Commercial Leasing Considerations for the Adult Use of Marijuana Act

Commercial Real Estate, Landlord/Tenant Disputes, and Legal Update by Peter N. Brewer, Esq.

This November, Californians will vote on Proposition 64, the “Adult Use of Marijuana Act” which will effectively legalize the recreational use of marijuana to people over age 21.

California’s Marijuana Legalization Initiative enumerates extensive modifications to the state’s Business and Professions Code regarding the registration and licensing of retail marijuana businesses.

It has been a decade since California passed Proposition 215, legalizing the use of medical marijuana at the state level.  Since then, property owners have faced a host of concerns in leasing to medical marijuana businesses.  Marijuana remains illegal under federal law, and the specter of federal seizure remains even in jurisdictions where it is legal at the state level.  Very reasonably so, landlords did not want to run the risk of forfeiture by being tied to drug trafficking.
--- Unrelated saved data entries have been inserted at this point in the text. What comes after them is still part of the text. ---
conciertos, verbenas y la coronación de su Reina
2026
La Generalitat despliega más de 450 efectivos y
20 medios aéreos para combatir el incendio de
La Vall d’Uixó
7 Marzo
Additionally, given the high level of risk, marijuana dispensaries paid well above market rates (already expensive in California) to have space.  These businesses are also cash businesses, which meant not only increased security concerns at the property, but also that the landlord and vendors and employees would likely need to be paid in cash.   Banks also then had to file suspicious activity reports for anyone depositing such large sums of cash, which could include the landlord.
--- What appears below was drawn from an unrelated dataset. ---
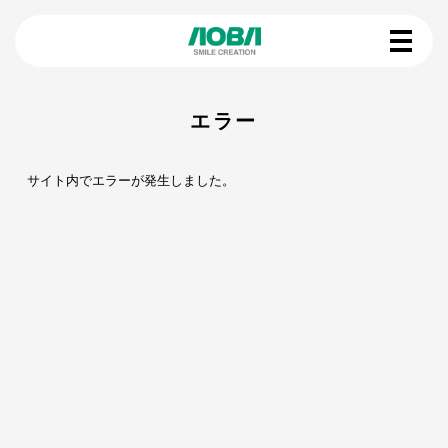
エラー
サイト内でエラーが発生しました。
To work around these obstacles, marijuana enterprises often needed to buy a building outright and as they were not eligible to borrow from federally insured banks, the businesses often seek private money sources to finance the building.
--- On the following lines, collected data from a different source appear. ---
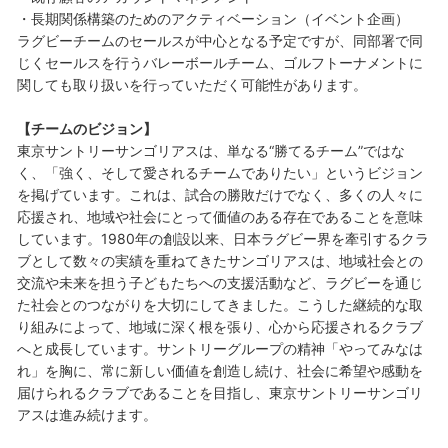
・長期関係構築のためのアクティベーション（イベント企画）
ラグビーチームのセールスが中心となる予定ですが、同部署で同
じくセールスを行うバレーボールチーム、ゴルフトーナメントに
関しても取り扱いを行っていただく可能性があります。
【チームのビジョン】
東京サントリーサンゴリアスは、単なる“勝てるチーム”ではな
く、「強く、そして愛されるチームでありたい」というビジョン
を掲げています。これは、試合の勝敗だけでなく、多くの人々に
応援され、地域や社会にとって価値のある存在であることを意味
しています。1980年の創設以来、日本ラグビー界を牽引するクラ
ブとして数々の実績を重ねてきたサンゴリアスは、地域社会との
交流や未来を担う子どもたちへの支援活動など、ラグビーを通じ
た社会とのつながりを大切にしてきました。こうした継続的な取
り組みによって、地域に深く根を張り、心から応援されるクラブ
へと成長しています。サントリーグループの精神「やってみなは
れ」を胸に、常に新しい価値を創造し続け、社会に希望や感動を
届けられるクラブであることを目指し、東京サントリーサンゴリ
アスは進み続けます。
Most standard form leases are not sufficiently specific to deal with marijuana businesses as tenants.  For one thing, the lease provisions usually do not state the rent payments can be made in cash.  More importantly however, the leases all have a provision that requires the tenant to be in compliance with the law.  This covenant needs to be drafted in such a way to mandate compliance with state law and non-related marijuana federal law.

Will any of these issues change under the passage of Proposition 64? It’s unclear.  The text of the bill is extremely long (full text here: https://www.oag.ca.gov/system/files/initiatives/pdfs/15-0103%20(Marijuana)_1.pdf? )

If passed, most of the bill’s provisions will go into effect in 2018.  One of the key things to watch is legislation at the city level. Section 3(d) of the Adult Use of Marijuana Act allows local governments to ban businesses that deal in the recreational pot business.